Researchers in the Philippines say they are close to creating the world's first water buffalo clone to help the nation's impoverished farmers and lower the country's dependency on imported milk.

At the Agriculture Department's Philippine Carabao Center, executive director Libertado Cruz says the process of transferring cloned embryos is under way, and he expects some live clones within 10 months.

He says Philippine dairy carabao, or water buffalo, produce in average of about eight liters of milk a day, while some Indian water buffalos produce up to 35 liters a day.

Philippine researchers have used cells from the ear of Bulgarian water buffalos and fused it with the eggs of the local buffalo in the cloning process. The Bulgarian animals are descendants of the high yielding breed from India.

Right now animals that produce 17 liters of milk are being cloned, but when the process is finalized, the 35-liter "super buffalo" will be cloned.

Sperm from the cloned super buffalo will be used in an insemination program to create more high-milk-producing animals. The goal is increased milk production in the Philippines.

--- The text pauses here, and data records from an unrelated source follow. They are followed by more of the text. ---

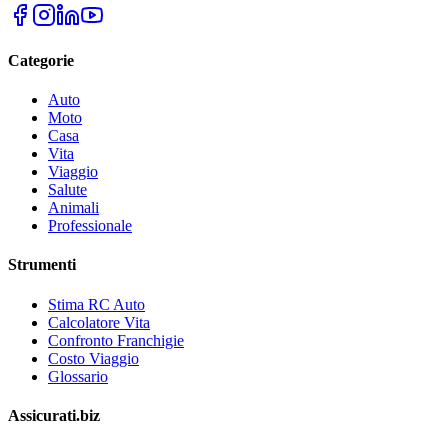
Categorie
Auto
Moto
Casa
Vita
Viaggio
Salute
Animali
Professionale
Strumenti
Stima RC Auto
Calcolatore Vita
Confronto Franchigie
Costo Viaggio
Glossario
Assicurati.biz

Dr. Cruz says greater milk production will help feed the nation, as well as give farmers a new source of income.

"The Philippines is about 99 percent import-dependent on milk. We are spending on the average about $450 to $500 million U.S. dollars every year just to import milk and dairy products," he explained. " It would be a social contribution if we can help our local farmers produce this milk in the Philippines."

Dr. Cruz says that since Dolly the sheep, the first cloned animal, entered the world in 1997 cloning has become less expensive and easier. This has allowed the Philippines to undertake the program.

The carabao is an essential part of rural life in the Philippines and other parts of Southeast Asia. In addition to producing milk, buffaloes are used as draft animals and for meat.